Tuesday, 30 de April de 2024 ISSN 1519-7670 - Ano 24 - nº 1285

O rei está nu?

O imbróglio envolvendo a divulgação de mais de 251 mil documentos pelo site WikiLeaks continua rendendo debate no meio jornalístico, político e nas casas de arapongagem aqui e alhures. Das muitas repercussões, positivas ou negativas, destaco uma delas: a exposição total da nudez do jornalismo investigativo praticado pela mídia tradicional, outrora ‘rei do bem’ na peleja contra o ‘dragão do mal’ representado pelo Estado moderno.


Sem embargo, o site de Julian Assange é uma fonte secundária de informação. Não produz reportagens, apenas publica informações compiladas e repassadas por outras fontes, em geral off, sustentadas por interesses difusos. Até o final da semana passada, somente o jornal inglês The Guardian condenara, em editorial, o cerco que o criador do WikiLeaks estava sofrendo, especialmente quanto à controvertida acusação de ‘estupro’ feita por duas mulheres suecas com as quais ele supostamente transara sem camisinha (sic).

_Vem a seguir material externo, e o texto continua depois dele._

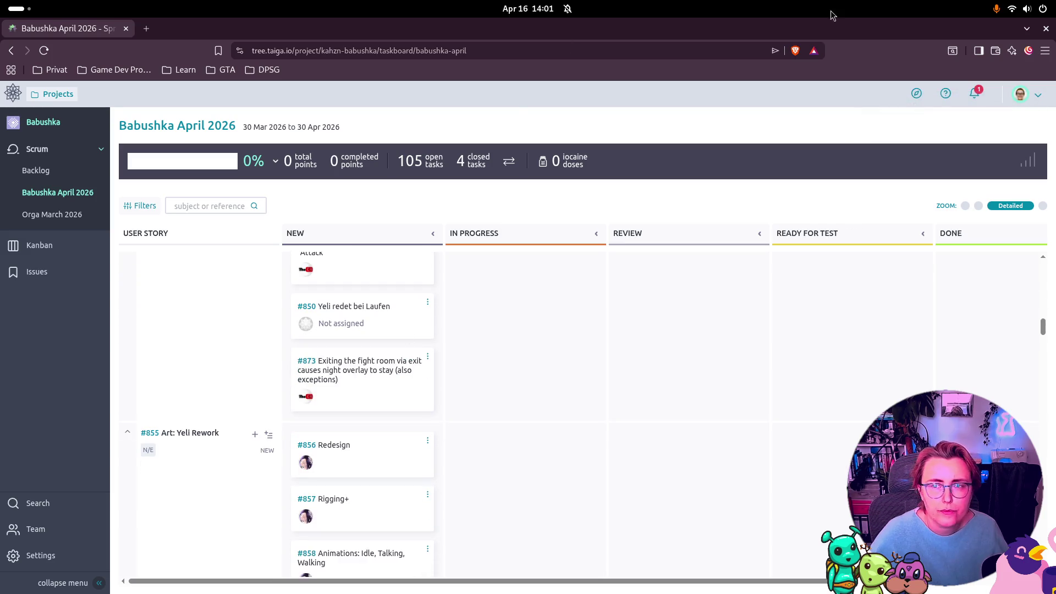
scroll(486, 386, "down", 2)
scroll(571, 325, "up", 3)
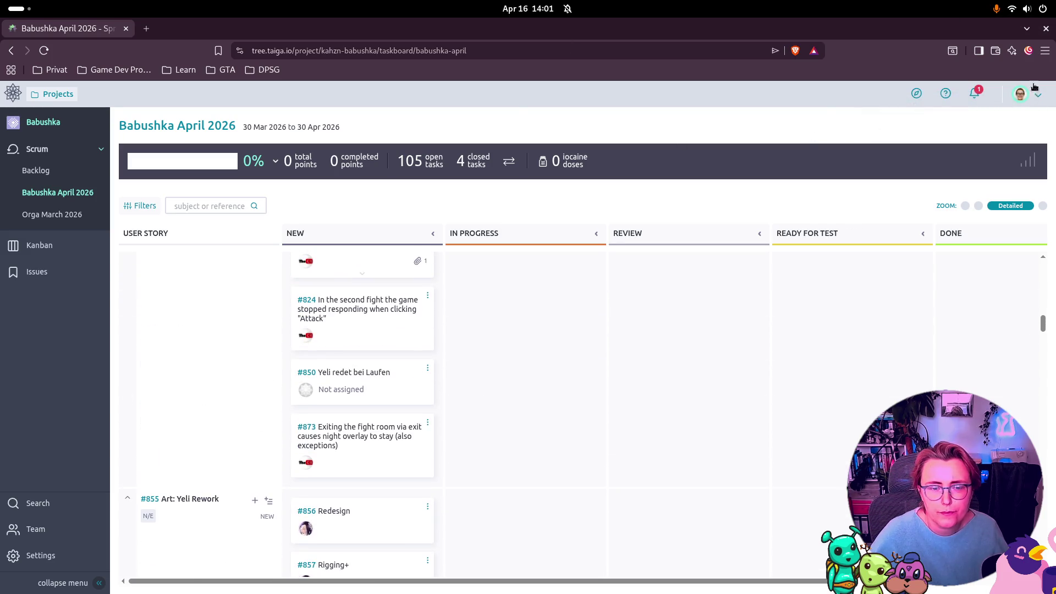
Step: Return to the Godot editor and switch to the farm_outside scene
key("alt+Tab")
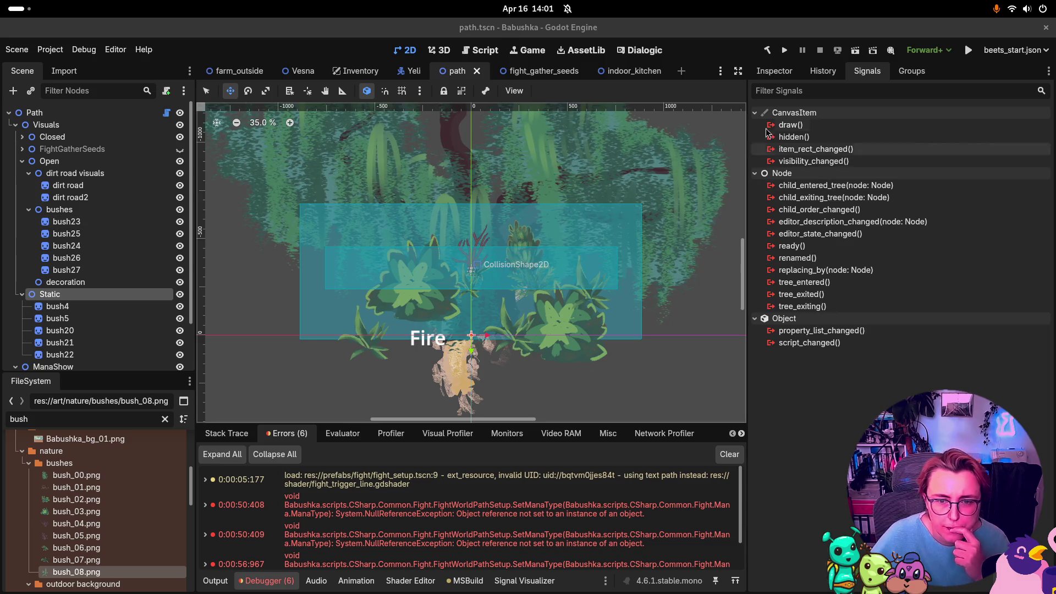
scroll(512, 263, "down", 2)
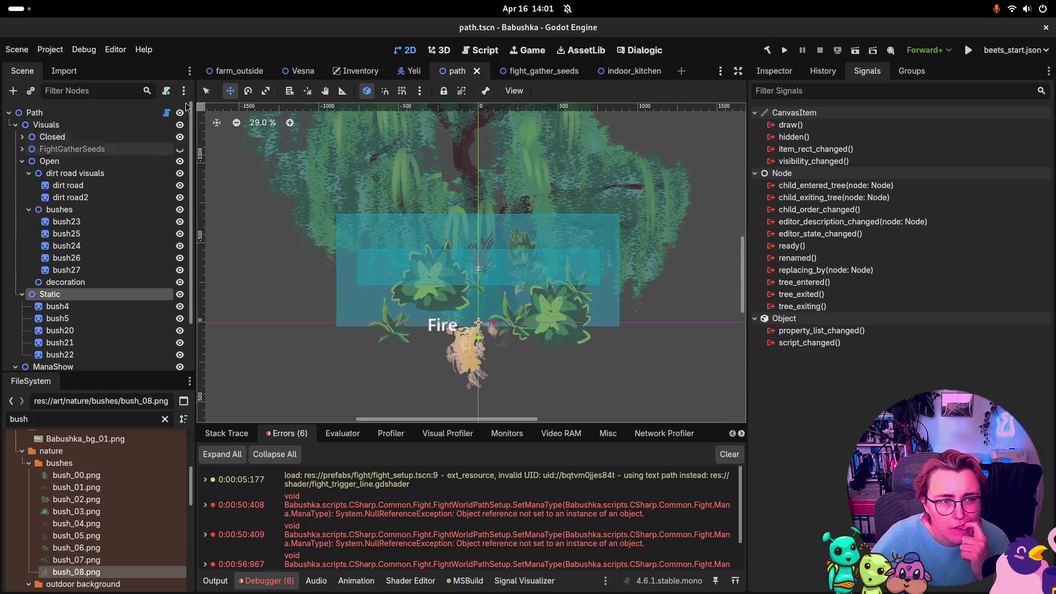
left_click(254, 70)
scroll(589, 247, "up", 5)
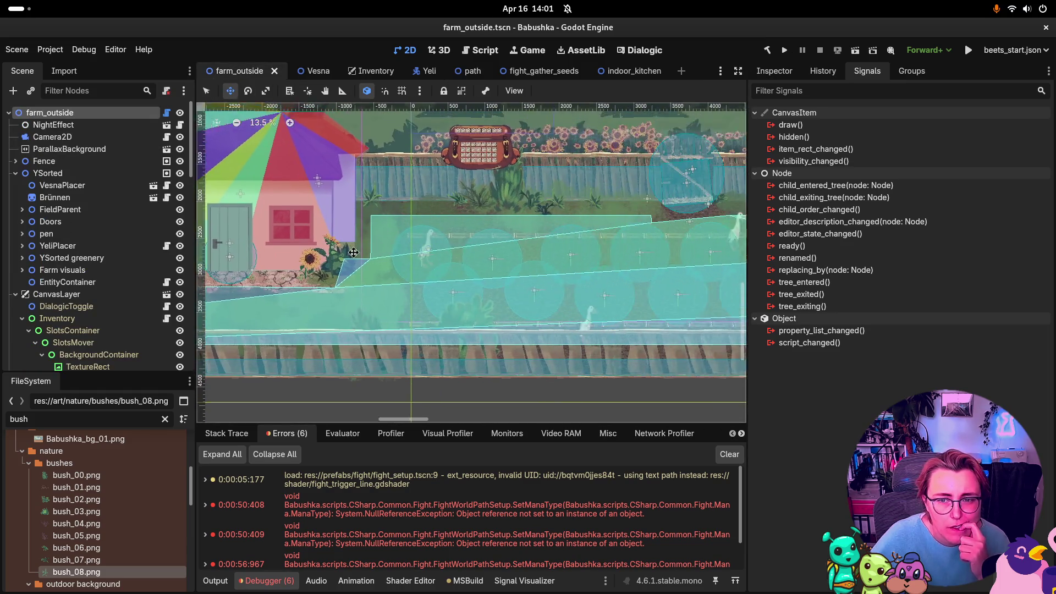
scroll(571, 246, "right", 5)
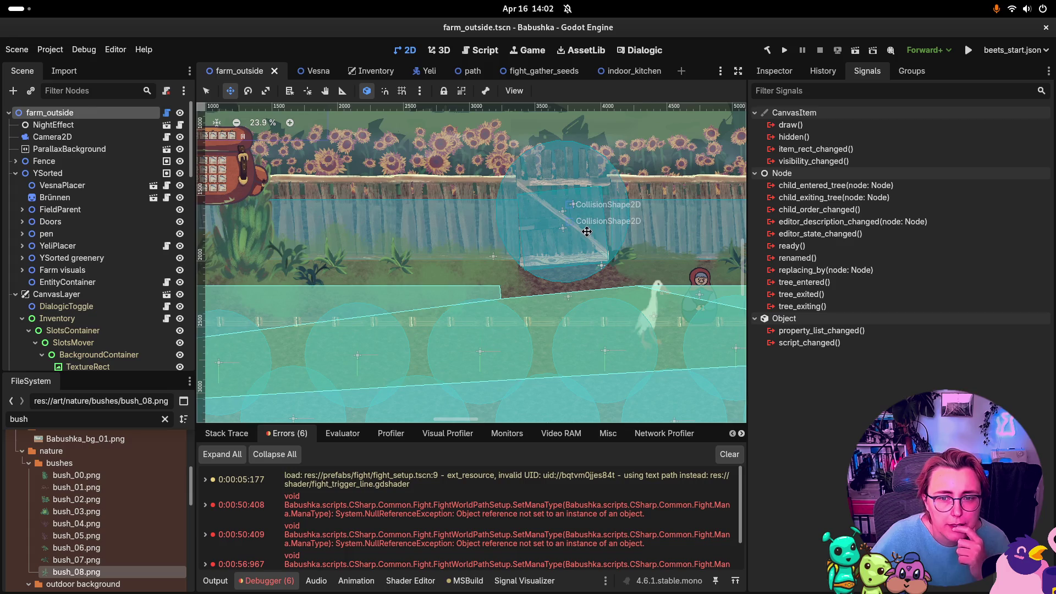
Step: Collapse the CanvasLayer and Fence branches in the scene tree, then expand the Doors group
left_click(16, 296)
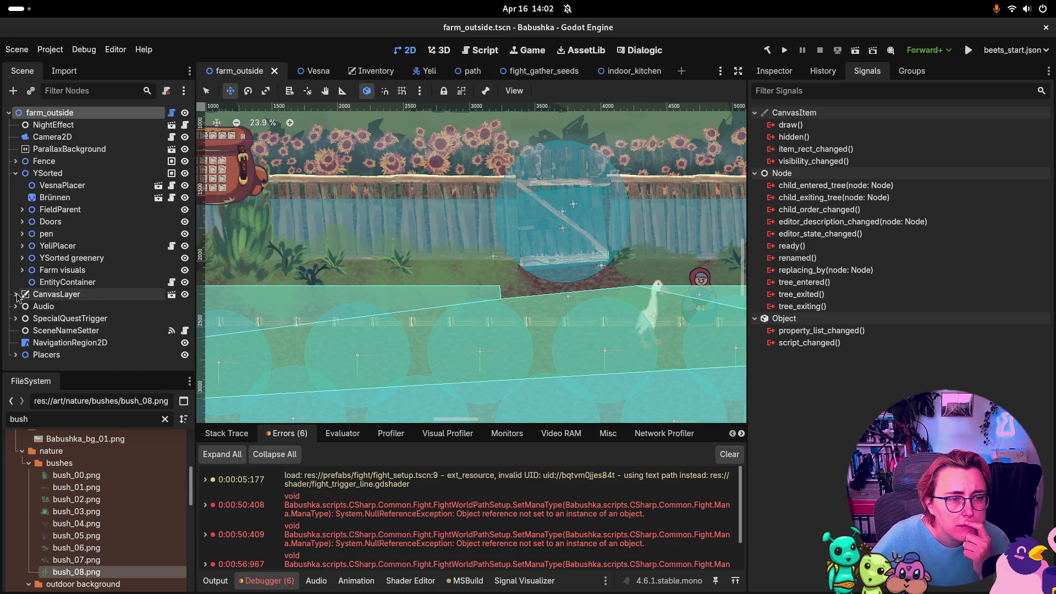
left_click(15, 161)
left_click(22, 185)
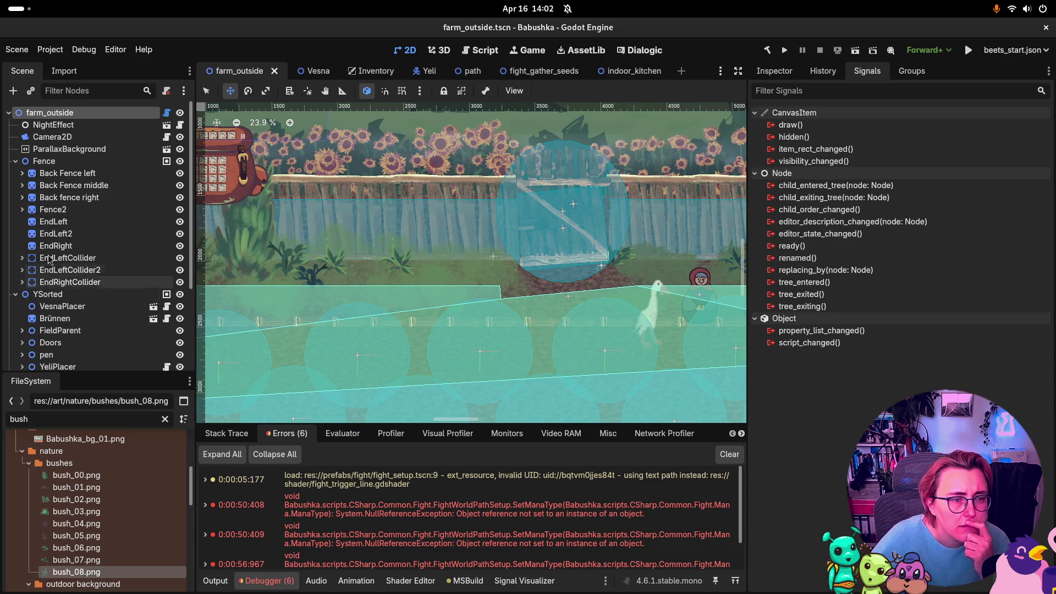
left_click(50, 161)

O teórico espanhol Manuel Castells, em artigo publicado no La Vanguardia, considera o caso WikiLeaks como uma espécie de ‘ícone da polêmica sobre o livre fluxo de informações na internet’. Nesta perspectiva, parece que estamos diante de um ponto de reencontro entre ‘velha’ e ‘nova’ mídias, na vertigem da convergência digital. Alguns setores da imprensa estão claudicando, ante ao furacão Assange, a começar pelo ‘museu de novidades’ cristalizados no discurso da mídia tradicional.


‘Jornalismo científico’


A questão que aflora é uma só: quem de fato ‘fala’ em nome da sociedade? Assange com suas 265 milhões de palavras ou aqueles que, unificados sobre interesses corporativos e/ou geopolíticos operam na sua satanização mundial? A pesquisadora Cleofe Sequeira (in ‘Jornalismo investigativo’) relativiza o papel do jornalismo investigativo, mas ainda crê em seu poder de ‘guardião da sociedade’, desde que as ‘instituições oficiais’ funcionem a contento.


O WikiLeaks pulverizou esse mito e, paradoxalmente, associado às empresas tradicionais de mídia, escolhidas a dedo, realizou até aqui o maior vazamento de informações supostamente confidenciais, ditadas pela geopolítica americana ao redor do planeta. As informações foram veiculadas nos principais jornais do mundo, a saber: The New York Times, dos Estados Unidos, El País, da Espanha, Le Monde, da França, The Guardian, da Inglaterra, e o semanário Der Spiegel, da Alemanha.


É do jornalista Janio de Freitas, uma das poucas vozes a condenar a tentativa de criminalização de Assange e sua WikiLeaks, uma análise fundamental:




‘É de liberdade de informação que se trata. É do direito dos cidadãos de saber o que seus governos dizem e fazem sorrateiramente, no jogo em que as peças são as comunidades nacionais. É de jornalismo que se trata’.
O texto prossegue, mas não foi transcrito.